Let’s talk tea cakes!!
The first tea cake I encountered was a very sweet marshmallow treat covered in dark chocolate with a cake base. There were no good impressions, this was a dessert that entered the forgotten and turned down desserts. Other than this encounter I never came across it again working in fine dining restaurants and establishments.
On my latest Afternoon tea assignment it emerged as one of the options, as one of the traditional options that it should be on the menu of a modern restaurant in Manchester.
The good news was that this was open to interpretation. I took each element and I striped it into sections. Base, filing, coating, then I decided that it can be more than just that.
To start with the flavour profiles that I was asked to use were thyme, honey, rosemary and gin amongst others that were the flavours of its matching cocktail.
I decided to have a financier sponge for a base, for the reason of giving texture and body to the overall product.
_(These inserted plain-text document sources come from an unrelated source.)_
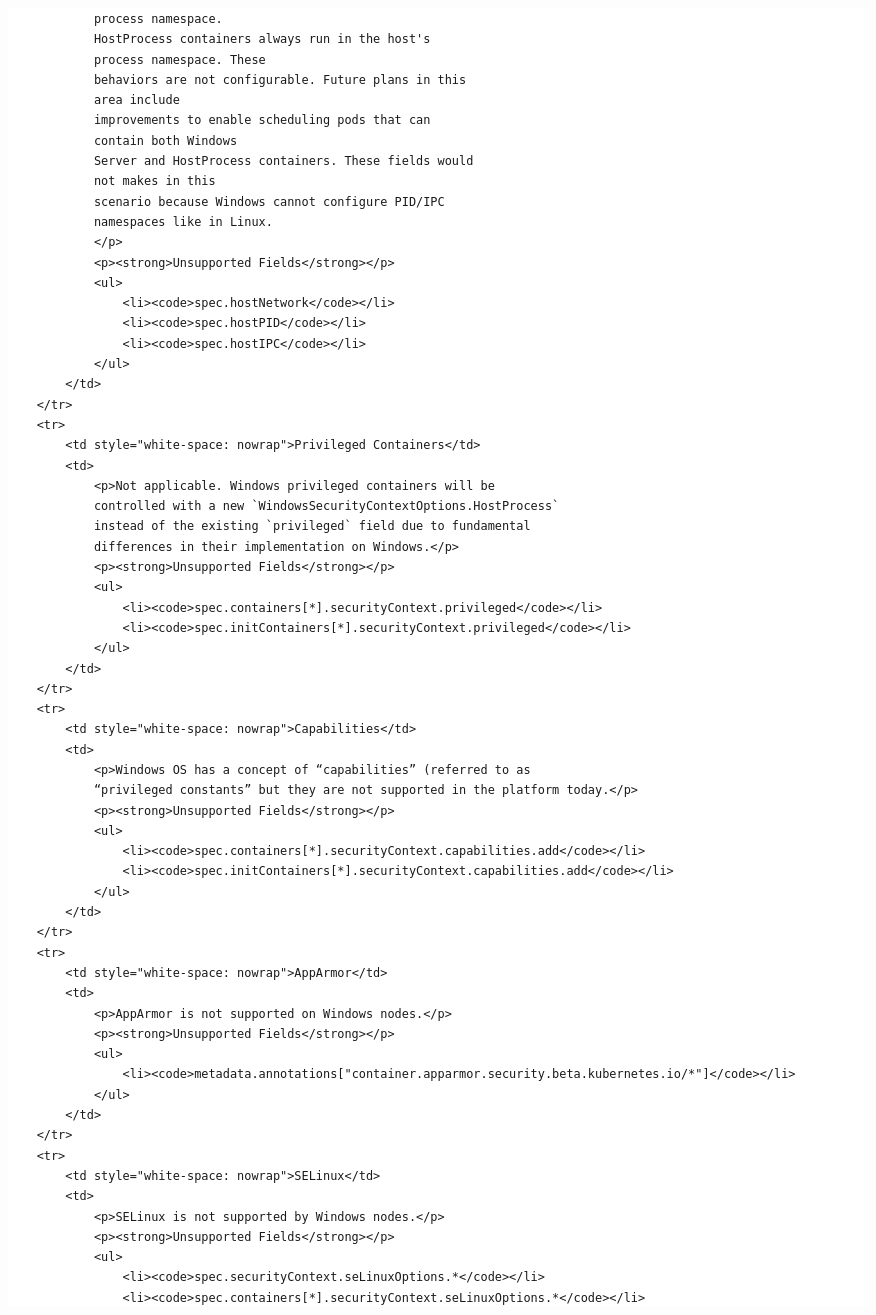 				process namespace. 
				HostProcess containers always run in the host's 
				process namespace. These 
				behaviors are not configurable. Future plans in this 
				area include 
				improvements to enable scheduling pods that can 
				contain both Windows 
				Server and HostProcess containers. These fields would 
				not makes in this 
				scenario because Windows cannot configure PID/IPC 
				namespaces like in Linux.
				</p>
				<p><strong>Unsupported Fields</strong></p>
				<ul>
					<li><code>spec.hostNetwork</code></li>
					<li><code>spec.hostPID</code></li>
					<li><code>spec.hostIPC</code></li>
				</ul>
			</td>
		</tr>
		<tr>
			<td style="white-space: nowrap">Privileged Containers</td>
			<td>
				<p>Not applicable. Windows privileged containers will be 
				controlled with a new `WindowsSecurityContextOptions.HostProcess` 
				instead of the existing `privileged` field due to fundamental 
				differences in their implementation on Windows.</p>
				<p><strong>Unsupported Fields</strong></p>
				<ul>
					<li><code>spec.containers[*].securityContext.privileged</code></li>
					<li><code>spec.initContainers[*].securityContext.privileged</code></li>
				</ul>
			</td>
		</tr>
		<tr>
			<td style="white-space: nowrap">Capabilities</td>
			<td>
				<p>Windows OS has a concept of “capabilities” (referred to as 
				“privileged constants” but they are not supported in the platform today.</p>
				<p><strong>Unsupported Fields</strong></p>
				<ul>
					<li><code>spec.containers[*].securityContext.capabilities.add</code></li>
					<li><code>spec.initContainers[*].securityContext.capabilities.add</code></li>
				</ul>
			</td>
		</tr>
		<tr>
			<td style="white-space: nowrap">AppArmor</td>
			<td>
				<p>AppArmor is not supported on Windows nodes.</p>
				<p><strong>Unsupported Fields</strong></p>
				<ul>
					<li><code>metadata.annotations["container.apparmor.security.beta.kubernetes.io/*"]</code></li>
				</ul>
			</td>
		</tr>
		<tr>
			<td style="white-space: nowrap">SELinux</td>
			<td>
				<p>SELinux is not supported by Windows nodes.</p>
				<p><strong>Unsupported Fields</strong></p>
				<ul>
					<li><code>spec.securityContext.seLinuxOptions.*</code></li>
					<li><code>spec.containers[*].securityContext.seLinuxOptions.*</code></li>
Normally tea cakes come with a fairly fluffy sponge, closer to what a pain d’espagne is and, this creates a product that has no mouth lasting experience, or as I often describe no chew longevity :)
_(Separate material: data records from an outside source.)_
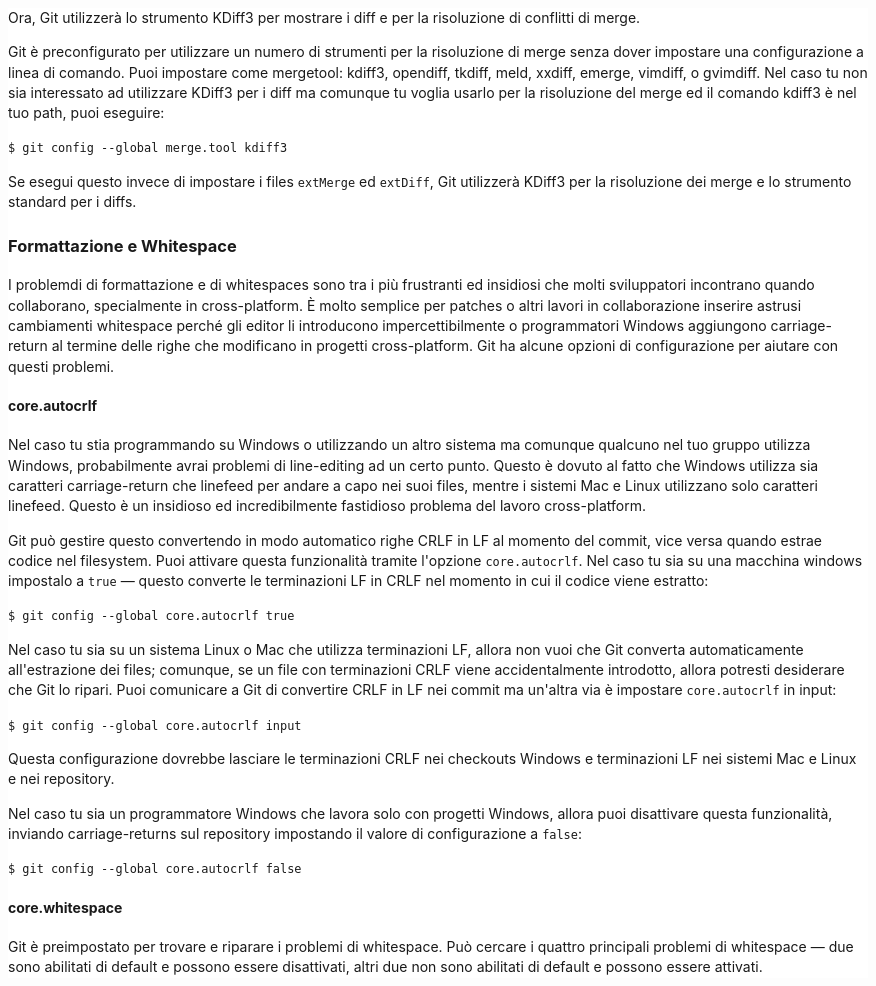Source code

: Ora, Git utilizzerà lo strumento KDiff3 per mostrare i diff e per la risoluzione di conflitti di merge.

Git è preconfigurato per utilizzare un numero di strumenti per la risoluzione di merge senza dover impostare una configurazione a linea di comando. Puoi impostare come mergetool: kdiff3, opendiff, tkdiff, meld, xxdiff, emerge, vimdiff, o gvimdiff. Nel caso tu non sia interessato ad utilizzare KDiff3 per i diff ma comunque tu voglia usarlo per la risoluzione del merge ed il comando kdiff3 è nel tuo path, puoi eseguire:

	$ git config --global merge.tool kdiff3

Se esegui questo invece di impostare i files `extMerge` ed `extDiff`, Git utilizzerà KDiff3 per la risoluzione dei merge e lo strumento standard per i diffs.

### Formattazione e Whitespace ###

I problemdi di formattazione e di whitespaces sono tra i più frustranti ed insidiosi che molti sviluppatori incontrano quando collaborano, specialmente in cross-platform. È molto semplice per patches o altri lavori in collaborazione inserire astrusi cambiamenti whitespace perché gli editor li introducono impercettibilmente o programmatori Windows aggiungono carriage-return al termine delle righe che modificano in progetti cross-platform. Git ha alcune opzioni di configurazione per aiutare con questi problemi.

#### core.autocrlf ####

Nel caso tu stia programmando su Windows o utilizzando un altro sistema ma comunque qualcuno nel tuo gruppo utilizza Windows, probabilmente avrai problemi di line-editing ad un certo punto. Questo è dovuto al fatto che Windows utilizza sia caratteri carriage-return che linefeed per andare a capo nei suoi files, mentre i sistemi Mac e Linux utilizzano solo caratteri linefeed. Questo è un insidioso ed incredibilmente fastidioso problema del lavoro cross-platform.

Git può gestire questo convertendo in modo automatico righe CRLF in LF al momento del commit, vice versa quando estrae codice nel filesystem. Puoi attivare questa funzionalità tramite l'opzione `core.autocrlf`. Nel caso tu sia su una macchina windows impostalo a `true` — questo converte le terminazioni LF in CRLF nel momento in cui il codice viene estratto:

	$ git config --global core.autocrlf true

Nel caso tu sia su un sistema Linux o Mac che utilizza terminazioni LF, allora non vuoi che Git converta automaticamente all'estrazione dei files; comunque, se un file con terminazioni CRLF viene accidentalmente introdotto, allora potresti desiderare che Git lo ripari. Puoi comunicare a Git di convertire CRLF in LF nei commit ma un'altra via è impostare `core.autocrlf` in input:

	$ git config --global core.autocrlf input

Questa configurazione dovrebbe lasciare le terminazioni CRLF nei checkouts Windows e terminazioni LF nei sistemi Mac e Linux e nei repository.

Nel caso tu sia un programmatore Windows che lavora solo con progetti Windows, allora puoi disattivare questa funzionalità, inviando carriage-returns sul repository impostando il valore di configurazione a `false`:

	$ git config --global core.autocrlf false

#### core.whitespace ####

Git è preimpostato per trovare e riparare i problemi di whitespace. Può cercare i quattro principali problemi di whitespace — due sono abilitati di default e possono essere disattivati, altri due non sono abilitati di default e possono essere attivati.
So financier it was in which I added thyme, finely chopped into the mix then left to rest for 2 days to allow the thyme to do it’s magic. Indeed the thyme was very pronounced once the sponge was baked, so pronounced that the financier on it’s own was too strong to have.
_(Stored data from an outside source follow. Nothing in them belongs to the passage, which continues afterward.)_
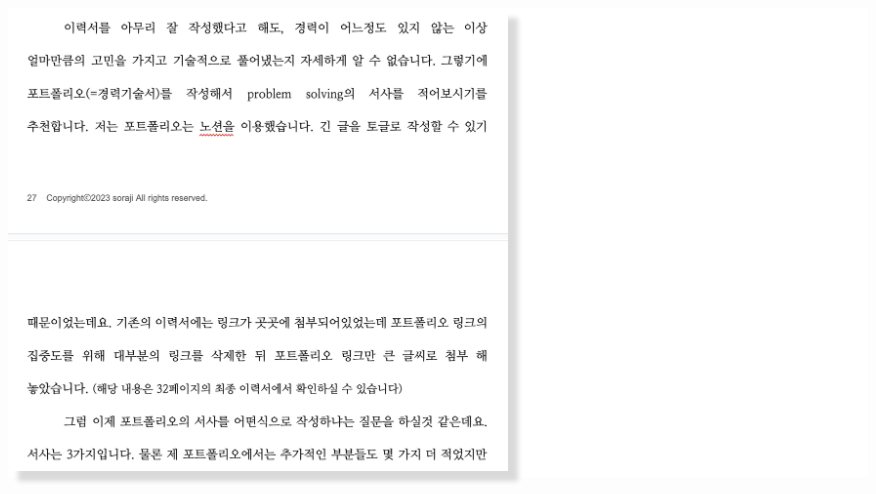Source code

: <img src="/assets/img/resume/7.png" style="width:500px;box-shadow: 10px 10px 5px 0px rgba(0,0,0,0.15);
-webkit-box-shadow: 10px 10px 5px 0px rgba(0,0,0,0.15);
-moz-box-shadow: 10px 10px 5px 0px rgba(0,0,0,0.15);">
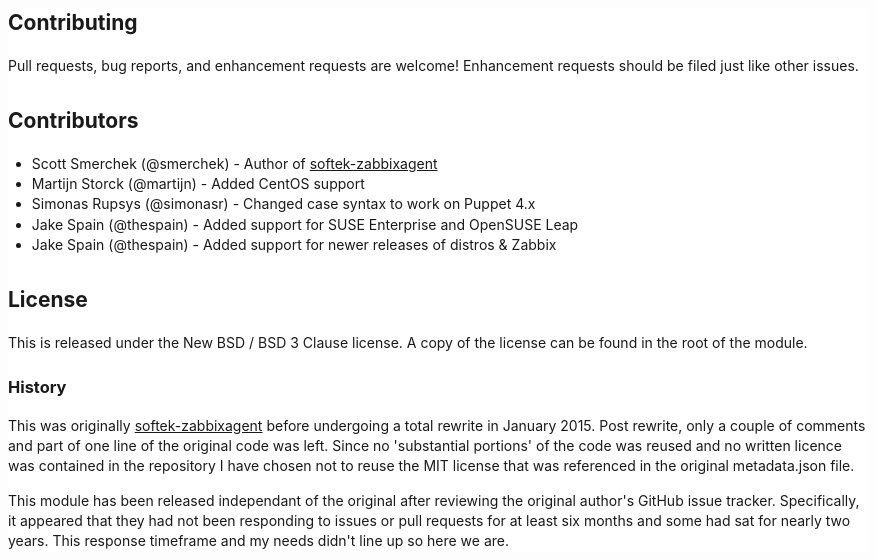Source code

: 
## Contributing

Pull requests, bug reports, and enhancement requests are welcome! Enhancement
requests should be filed just like other issues.


## Contributors

* Scott Smerchek (@smerchek) - Author of [softek-zabbixagent][pf-softek-zabbixagent]
* Martijn Storck (@martijn)  - Added CentOS support
* Simonas Rupsys (@simonasr) - Changed case syntax to work on Puppet 4.x
* Jake Spain (@thespain) - Added support for SUSE Enterprise and OpenSUSE Leap
* Jake Spain (@thespain) - Added support for newer releases of distros & Zabbix


## License

This is released under the New BSD / BSD 3 Clause license. A copy of the license
can be found in the root of the module.


### History

This was originally [softek-zabbixagent][pf-softek-zabbixagent] before undergoing
a total rewrite in January 2015. Post rewrite, only a couple of comments and part of
one line of the original code was left. Since no 'substantial portions' of the code
was reused and no written licence was contained in the repository I have chosen not
to reuse the MIT license that was referenced in the original metadata.json file.

This module has been released independant of the original after reviewing the
original author's GitHub issue tracker. Specifically, it appeared that they had
not been responding to issues or pull requests for at least six months and some
had sat for nearly two years. This response timeframe and my needs didn't line
up so here we are.

[chocolatey]: https://chocolatey.org
[coveralls-master]: https://coveralls.io/r/genebean/genebean-zabbixagent?branch=master
[coveralls-img-master]: https://img.shields.io/coveralls/genebean/genebean-zabbixagent/master.svg
[gh-tag-img]: https://img.shields.io/github/tag/genebean/genebean-zabbixagent.svg
[gh-link]: https://github.com/genebean/genebean-zabbixagent
[pf-img]: https://img.shields.io/puppetforge/v/genebean/zabbixagent.svg
[pf-link]: https://forge.puppetlabs.com/genebean/zabbixagent
[pf-softek-zabbixagent]: https://forge.puppetlabs.com/softek/zabbixagent
[travis-ci]: https://travis-ci.org/genebean/genebean-zabbixagent
[travis-img-master]: https://img.shields.io/travis/genebean/genebean-zabbixagent/master.svg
The marshmallow conception was easy, it had to be a honey marshmallow with a bit of vanilla. I took my favorite marshmallow recipe and I tweaked the sugar quantity to have enough body and a pronounced honey taste. I also found out that you cannot make a honey only marshmallow as honey is an inverted sugar and with that technical problems occur.
Then I needed the wow effect, a liquid centre. So far I had almonds, honey and thyme. Milk chocolate was the best choice and I made up my mind that milk chocolate would also be covering the tea cake. I made a very simple, milk chocolate and honey ganache to inject in the centre of the marshmallow.
Cherry on the cake was the addition of a milk crumble coated in milk chocolate instead of white. Tiny little clusters next to the financier sponge, like a too-too around the final treat.
That was a 2019 hit for me and definitely something
Marshmallows are fun and are part of my childhood and, from what I notice it also is for many cultures. What I love about this is that people usually expect to taste and feel the same taste, texture and mouthful of what they remember, a factory made dense and chemically flavoured marshmallow, but in this case always (always), people are so positively surprised by what is a homemade artisanal version of what they remember, maybe a more ‘adult’ and sophisticated version which, I think, is a great way to taste and progress foods in life.
We surely are more equipped later in life to savour and comprehend flavours and textures than when we were children.
And all these make the challenge worthwhile, it is amazing how memories can shift what one thinks of a dessert and its impact to make it memorable.